» **Extrait**:
──────────

Alors que la tendance actuelle nous vend des romans d’anticipation ou d’Urban Fantasy, pourquoi avoir abordé les vampires au 12e siècle ?
Olivier : Parce que je ne crois pas que suivre la tendance aide à écrire de bonnes histoires, surtout dans le cadre d’une série. On peut réussir un coup « marketing » et profiter d’un effet de mode avec un one-shot mais travailler sur une série de plusieurs épisodes oblige à penser à long terme. Quant à raconter une histoire de vampires au moyen-âge, c’est là le fruit de nos passions communes avec Patrick pour ces deux thèmes.
Patrick : Pour notre plaisir, avant tout. Comme Oliv le dit à très juste titre, ce n’est pas parce qu’un créneau est tendance que toute histoire s’en inspirant sera brillante. Nous avions envie de travailler ensemble depuis longtemps. Quand il a fallu choisir une période historique, nous sommes tombés aussitôt d’accord pour partir sur le Moyen-Âge, cet âge brutal et obscurantiste qui nous fascine et se prête si bien à une multitude d’intrigues. Et le 12e siècle nous intéressait particulièrement, car il présente des figures très fantasmées de l’imaginaire collectif, tels Richard Cœur de Lion, les Templiers, Jean sans terre, etc. Par le fer et le feu, Messire ! Quant aux vampires, ils se sont imposés d’eux-mêmes. Les morts-vivants suceurs de sang, c’est notre culture première, palsambleu ! D’ailleurs, je reprendrais bien une petite pinte…
Dans les deux tomes de la série, on rencontre des goules, des demi-sangs, des vampires, etc. quelles sont les inspirations qui vous ont donné l’envie de développer ce monde diabolique qui accompagne les Haut-Conteurs ?

──────────

» **Données fournies**:

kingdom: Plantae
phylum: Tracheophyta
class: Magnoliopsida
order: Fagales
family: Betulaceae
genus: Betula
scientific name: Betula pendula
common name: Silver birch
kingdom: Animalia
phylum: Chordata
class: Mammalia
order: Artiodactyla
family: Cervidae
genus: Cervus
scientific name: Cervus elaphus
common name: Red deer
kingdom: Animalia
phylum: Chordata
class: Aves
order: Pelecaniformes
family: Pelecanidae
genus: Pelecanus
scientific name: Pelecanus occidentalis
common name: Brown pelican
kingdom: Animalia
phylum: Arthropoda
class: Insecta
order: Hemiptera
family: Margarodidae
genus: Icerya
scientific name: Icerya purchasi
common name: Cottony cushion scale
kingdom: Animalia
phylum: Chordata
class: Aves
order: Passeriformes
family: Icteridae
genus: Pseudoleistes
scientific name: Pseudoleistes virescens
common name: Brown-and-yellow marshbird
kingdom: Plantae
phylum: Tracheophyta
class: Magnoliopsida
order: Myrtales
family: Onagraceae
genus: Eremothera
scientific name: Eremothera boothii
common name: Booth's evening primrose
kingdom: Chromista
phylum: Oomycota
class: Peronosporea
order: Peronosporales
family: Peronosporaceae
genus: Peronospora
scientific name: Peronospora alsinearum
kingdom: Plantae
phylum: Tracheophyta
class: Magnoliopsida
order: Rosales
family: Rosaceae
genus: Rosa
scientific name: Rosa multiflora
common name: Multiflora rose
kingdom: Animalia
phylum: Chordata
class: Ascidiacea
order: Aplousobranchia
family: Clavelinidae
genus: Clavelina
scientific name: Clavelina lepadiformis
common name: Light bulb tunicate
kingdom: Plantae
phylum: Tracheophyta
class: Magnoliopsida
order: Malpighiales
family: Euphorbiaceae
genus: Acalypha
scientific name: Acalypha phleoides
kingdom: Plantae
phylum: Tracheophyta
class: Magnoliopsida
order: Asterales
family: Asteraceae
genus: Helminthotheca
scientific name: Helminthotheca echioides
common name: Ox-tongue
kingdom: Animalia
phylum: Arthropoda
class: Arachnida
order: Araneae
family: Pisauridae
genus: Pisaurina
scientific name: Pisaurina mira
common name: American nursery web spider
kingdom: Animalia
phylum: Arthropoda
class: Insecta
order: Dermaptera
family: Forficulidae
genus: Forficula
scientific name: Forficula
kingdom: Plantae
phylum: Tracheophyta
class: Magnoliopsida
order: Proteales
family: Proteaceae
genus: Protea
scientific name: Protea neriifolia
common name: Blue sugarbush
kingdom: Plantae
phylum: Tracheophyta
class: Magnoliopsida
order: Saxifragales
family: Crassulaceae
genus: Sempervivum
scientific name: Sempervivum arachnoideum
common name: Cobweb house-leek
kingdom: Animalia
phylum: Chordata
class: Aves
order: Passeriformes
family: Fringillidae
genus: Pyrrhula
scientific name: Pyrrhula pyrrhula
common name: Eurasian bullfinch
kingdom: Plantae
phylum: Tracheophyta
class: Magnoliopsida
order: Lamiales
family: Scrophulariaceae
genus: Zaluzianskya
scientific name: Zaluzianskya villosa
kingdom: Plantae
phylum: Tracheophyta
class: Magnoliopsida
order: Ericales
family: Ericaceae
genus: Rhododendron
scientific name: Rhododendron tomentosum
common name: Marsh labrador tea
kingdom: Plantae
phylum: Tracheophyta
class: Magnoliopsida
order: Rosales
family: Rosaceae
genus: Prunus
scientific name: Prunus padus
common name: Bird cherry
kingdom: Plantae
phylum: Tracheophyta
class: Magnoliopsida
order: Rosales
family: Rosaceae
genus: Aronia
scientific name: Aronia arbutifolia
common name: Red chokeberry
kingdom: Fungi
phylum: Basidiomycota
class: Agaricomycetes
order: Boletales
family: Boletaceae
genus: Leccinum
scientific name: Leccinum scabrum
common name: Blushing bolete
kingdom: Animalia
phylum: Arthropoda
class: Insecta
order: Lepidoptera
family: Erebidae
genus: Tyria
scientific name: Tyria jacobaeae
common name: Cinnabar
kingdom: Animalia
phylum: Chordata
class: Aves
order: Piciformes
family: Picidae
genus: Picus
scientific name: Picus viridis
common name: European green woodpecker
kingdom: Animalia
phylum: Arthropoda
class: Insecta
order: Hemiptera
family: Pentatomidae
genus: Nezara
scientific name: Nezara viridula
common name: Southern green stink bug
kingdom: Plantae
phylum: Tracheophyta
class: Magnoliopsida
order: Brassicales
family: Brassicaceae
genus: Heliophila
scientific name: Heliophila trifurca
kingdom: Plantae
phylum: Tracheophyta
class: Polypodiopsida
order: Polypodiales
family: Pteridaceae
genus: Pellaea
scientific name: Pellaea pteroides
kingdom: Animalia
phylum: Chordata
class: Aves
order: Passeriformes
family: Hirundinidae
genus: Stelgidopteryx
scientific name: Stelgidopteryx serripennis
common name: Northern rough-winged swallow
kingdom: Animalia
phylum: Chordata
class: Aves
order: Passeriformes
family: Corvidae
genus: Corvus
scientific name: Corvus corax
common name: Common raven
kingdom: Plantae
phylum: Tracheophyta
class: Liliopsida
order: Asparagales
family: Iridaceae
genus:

──────────

» **Travail demandé**:
• A. Répondez à ces questions sur l'entretien sur les vampires au 12e siècle :
(i) D'après Olivier, à quoi oblige le travail sur une série de plusieurs épisodes ?
(ii) Quelles figures de l'imaginaire collectif Patrick associe-t-il au 12e siècle ?
(iii) Quelles créatures la dernière question dit-elle que l'on rencontre dans les deux tomes de la série ?
• B. Poursuivez l'entretien sur les vampires au 12e siècle après la dernière question posée.
Les enregistrements forment un matériau distinct de l'entretien sur les vampires au 12e siècle.

» **Réponses par consigne**:
• A.
(i) Il oblige à penser à long terme.
(ii) Richard Cœur de Lion, les Templiers et Jean sans terre.
(iii) Des goules, des demi-sangs et des vampires.

• B.
Olivier : C’est là la magie des idées, on ne sait jamais d’où elles viennent. Ce que j’écris aujourd’hui est probablement un mélange inconscient de mes rêves et de tous les films ou les livres (sans doute aussi de quelques jeux vidéo) qui m’ont plu. Quant à l’idée des goules et des demi-sangs, elle est venue tout naturellement quand nous réfléchissions à notre univers avec Patrick. Nous ne voulions pas écrire une énième histoire aux dents longues dans laquelle explorer la figure classique du grand vampire solitaire. Nous voulions lui créer une sorte de cour, des esclaves, des pairs et des courtisans. Et d’une façon plus large, je dirais que le bestiaire diabolique du monde des Haut-Conteurs répond à notre envie de voyager dans les superstitions du moyen-âge.
Patrick : Probablement la somme de tout un tas d’influences. Oliv et moi avons toujours été nourris par des univers fantastiques. C’est juste une question de tournure d’esprit, qui fait que tu ne peux concevoir une fiction dépourvue de caractère merveilleux, dans le sens littéral du terme. Finalement, nous sommes de modestes héritiers de la littérature horrifique, du cinéma de genre, du comic U.S. et des jeux vidéo (davantage Oliv que moi, je le concède). Tu mélanges le tout, tu ajoutes un attrait fortement marqué pour l’ère médiévale, et cela donne les Haut-Conteurs.
Les Haut-Conteurs est une série écrite à deux mains, qui a eu l’envie et l’idée d’y intégrer le personnage aux dents longues ? Et pourquoi ?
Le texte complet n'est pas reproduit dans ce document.